When to Stop Editing a Blog Post

My brother the painter told me once about a guy who used to sneak into museums with a teeny brush and palette to touch up his own paintings. It’s hard to let go. I fixed a few typos in my entry yesterday that was getting a lot of flow from Scott Rosenberg and Dave Winer, but finally drew the line.
Still bugging me was my repetition of the phrase “trots out” twice in successive sentences. By the time I noticed it I did not want to trigger a trivial repost to my RSS feed (workaround? could the RSS spec contain a flag for reprint corrections vs. newly posted entries?) The line is in a different place for this medium from where it is when printinng on smashed trees.
I used to say that the greatest thing about publishing on the web was that you could make changes and corrections long after publishing something, but that this was also the most terrible thing about the web. A blessing and a curse, until you draw the line somewhere.
I know I could always preview before publishing, the way Matt Haughey’s deceptively brilliant interface makes commenters do, but somehow this goes against the path-of-least-resistance model that unleashes all this writing.
That thing about repeating phrases in slightly different contexts is so familiar, the way the forebrain seems to buffer recently touched or used words recalled from some deeper store of memory, proffering them repeatedly.
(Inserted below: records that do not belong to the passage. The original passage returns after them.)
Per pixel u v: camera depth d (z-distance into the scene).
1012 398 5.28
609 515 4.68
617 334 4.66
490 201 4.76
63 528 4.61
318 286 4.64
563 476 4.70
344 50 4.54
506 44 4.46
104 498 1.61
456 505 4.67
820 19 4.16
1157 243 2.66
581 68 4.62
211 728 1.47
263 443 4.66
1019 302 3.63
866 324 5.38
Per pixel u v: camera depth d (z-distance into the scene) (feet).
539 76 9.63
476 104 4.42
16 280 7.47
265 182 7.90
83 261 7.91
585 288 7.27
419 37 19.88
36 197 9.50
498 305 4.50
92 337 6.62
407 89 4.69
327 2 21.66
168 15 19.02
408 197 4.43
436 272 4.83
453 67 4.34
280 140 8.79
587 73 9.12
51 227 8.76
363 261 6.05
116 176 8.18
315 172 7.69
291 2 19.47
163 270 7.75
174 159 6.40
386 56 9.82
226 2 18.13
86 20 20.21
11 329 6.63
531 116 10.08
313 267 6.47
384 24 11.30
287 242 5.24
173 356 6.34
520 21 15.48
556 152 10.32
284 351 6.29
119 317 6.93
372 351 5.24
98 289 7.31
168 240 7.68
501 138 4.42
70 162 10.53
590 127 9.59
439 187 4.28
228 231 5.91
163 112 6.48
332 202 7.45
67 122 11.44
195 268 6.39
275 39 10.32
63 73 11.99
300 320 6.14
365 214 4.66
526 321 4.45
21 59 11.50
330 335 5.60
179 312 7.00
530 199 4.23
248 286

Just as cliches and idioms suggest themselves and require pruning, this slightly autonomic repetition of a phrase is one of the easiest things to fix when proofreading or doing a light copyedit.
My brother the artist reminds me sometimes about all the little drawing “tricks” I taught him when we were children: the little symbols and culturally agreed-upon simplifications that say to the eye and mind: this is a real face, this is a real nose, this ear looks real, etc.
In some ways the traditions of print publishing are another set of traditions with a little voodoo mixed in. I always felt that when I was hired for my first editorial job (as an editorial assistant at a publishing house in the east bay in 1988) part of what landed me the job was my east-coast college education, often no big deal here in California but in this one type of job, there was an intangible preference for familiarity with old-fashioned, traditional, formal rules of writing. The same kinds of markers that in other contexts indicate fashion-sense, taste, style, and social class.
So polishing a weblog may bring a little old-school classiness to your image, but you have to draw the line somewhere. For some, what makes blogging work is that quality of being “in the moment.” For others, I’m sure, perfecting an image is paramount. I guess for me it’s somewhere in between.